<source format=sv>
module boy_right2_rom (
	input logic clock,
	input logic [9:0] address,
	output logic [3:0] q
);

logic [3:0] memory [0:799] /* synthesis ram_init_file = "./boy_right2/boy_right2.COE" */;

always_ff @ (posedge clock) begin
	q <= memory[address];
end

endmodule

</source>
• • • •
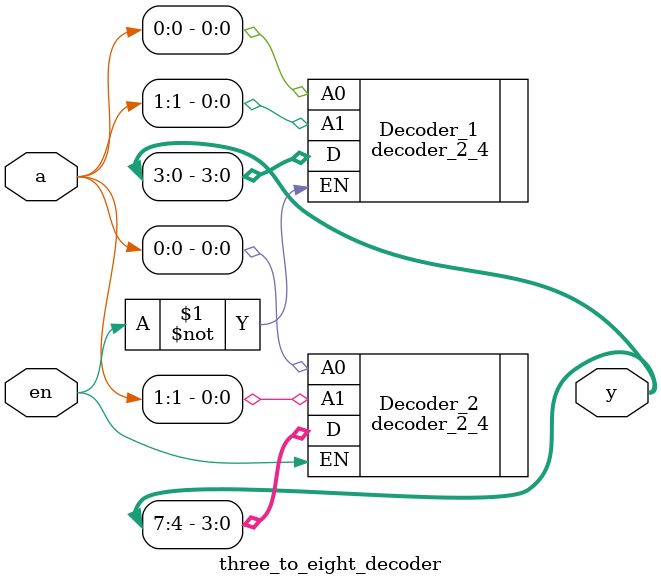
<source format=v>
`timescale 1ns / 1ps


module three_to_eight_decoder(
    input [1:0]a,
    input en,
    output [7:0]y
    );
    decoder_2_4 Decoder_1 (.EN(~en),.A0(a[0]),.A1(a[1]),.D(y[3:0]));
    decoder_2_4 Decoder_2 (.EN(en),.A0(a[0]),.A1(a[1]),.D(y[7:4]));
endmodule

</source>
• • • •
A complete answer lists every line of the listing above that holds the word "logic".

* **ANSWER BELOW**
	input logic clock,
	input logic [9:0] address,
	output logic [3:0] q
logic [3:0] memory [0:799] /* synthesis ram_init_file = "./boy_right2/boy_right2.COE" */;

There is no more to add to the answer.